Probably not a good idea to allow regular users the ability to mark posts as spam that results in instantly banning a user. That could potentially be a lethal weapon.


----------



## pedro47 (Jun 4, 2017)

Excellent job. Kudos to our moderators


----------



## taffy19 (Jun 4, 2017)

dioxide45 said:


> Probably not a good idea to allow regular users the ability to mark posts as spam that results in instantly banning a user. That could potentially be a lethal weapon.


You may be right as some may do this if they do not like a regular post.


----------



## T_R_Oglodyte (Jun 4, 2017)

On another board where I was a mod, I would occasionally be on-line when a spammer was working.  There was a degree of satisfaction in generating the "banned" message for the spammer while the spammer was in mid-post.


----------



## Makai Guy (Jun 5, 2017)

alwysonvac said:


> Oh that makes sense and good to know.
> Since there were multiple usernames, I  listed all of the usernames on one report this morning.


Please issue a separate report for each spammer username.  The report includes direct links to the offending spammer and the reported post, making it quick and easy for the mod to deal with it.  Mentioning other usernames in the same report doesn't provide those links.


----------



## Makai Guy (Jun 5, 2017)

dioxide45 said:


> Probably not a good idea to allow regular users the ability to mark posts as spam that results in instantly banning a user. That could potentially be a lethal weapon.

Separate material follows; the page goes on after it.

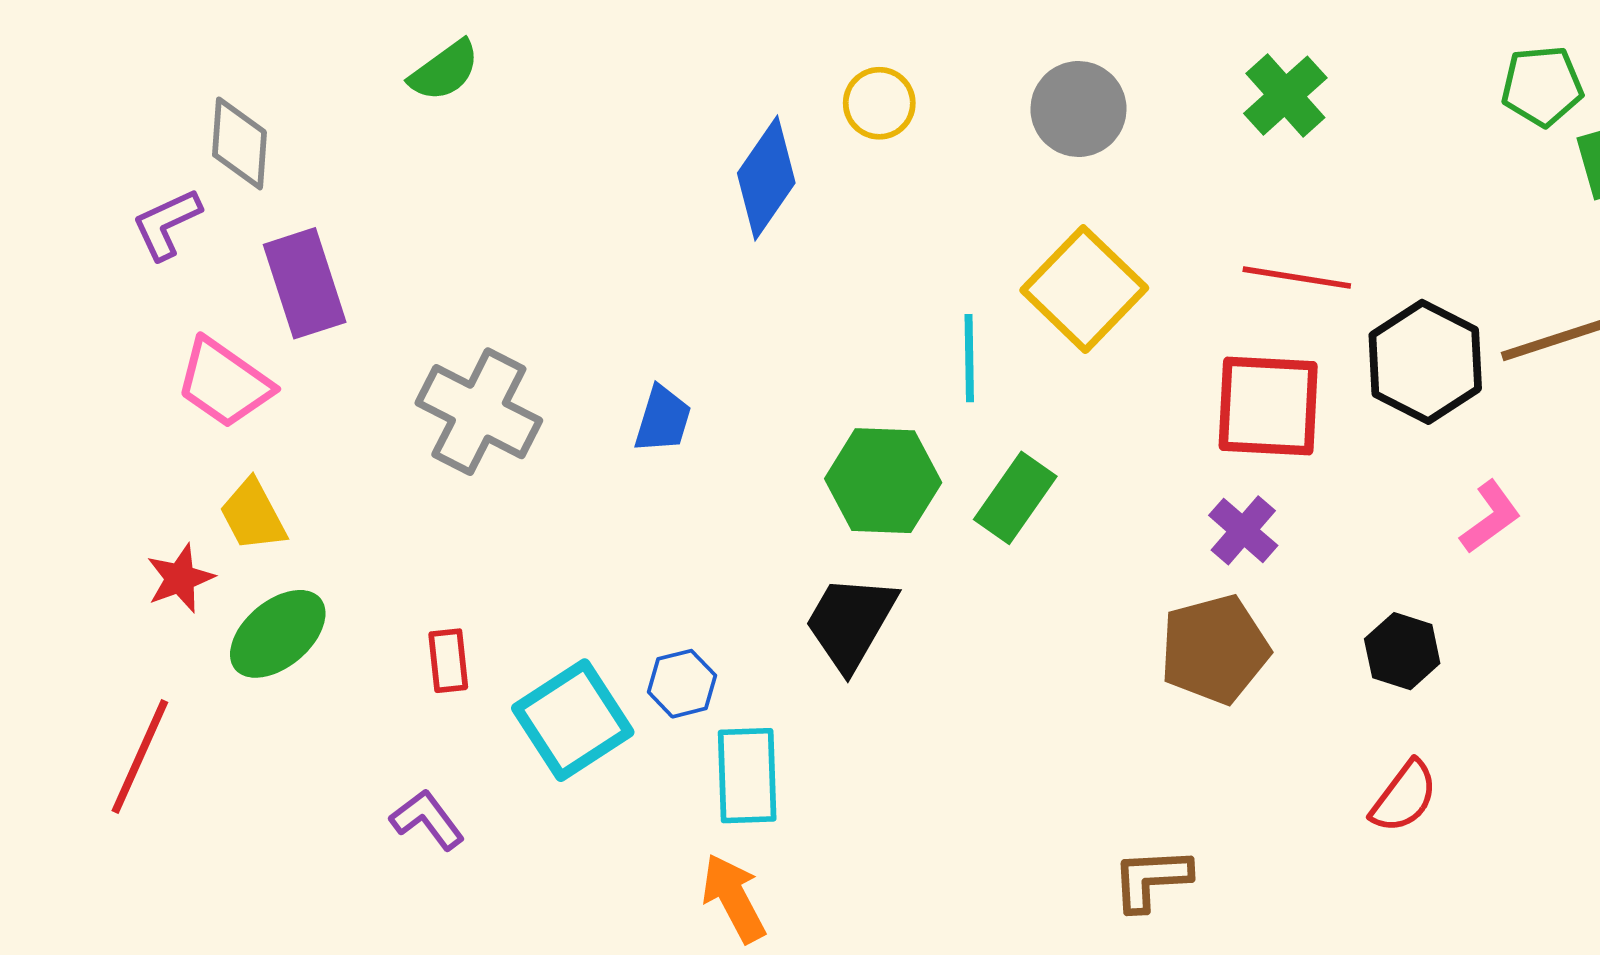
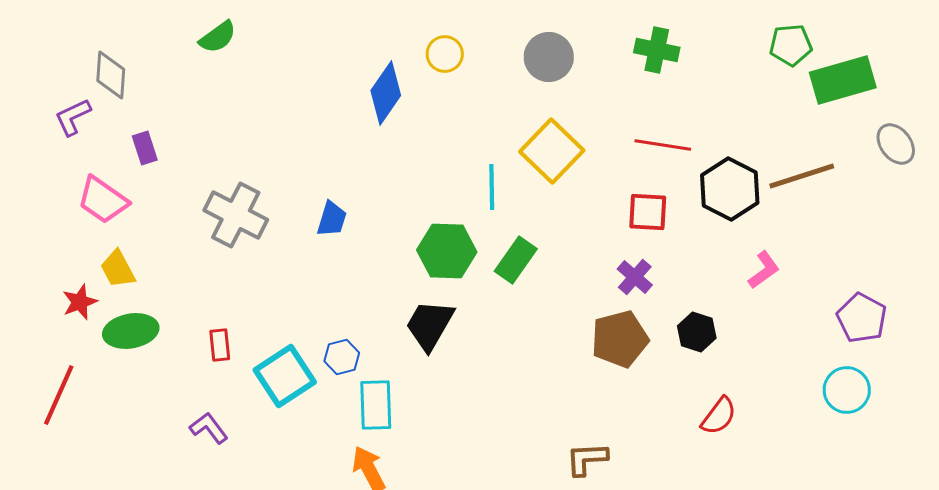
green cross: (1285, 96) -> (657, 50), turned -36
purple rectangle: (305, 283) -> (145, 148), size x0.6
red square: (1268, 406) -> (648, 212), size x0.7
green ellipse: (278, 634) -> (131, 331), turned 30
black hexagon: (1402, 651) -> (697, 332), moved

Regular users can REPORT a post as spam, but it will take a mod to review the report and post and decide whether to act on the report.


----------



## CO skier (Jun 5, 2017)

iconnections said:


> You may be right as some may do this if they do not like a regular post.


The VIP megarenters in the Wyndham forum would undoubtedly report dissenting opinions as spam, or at least snarky.


----------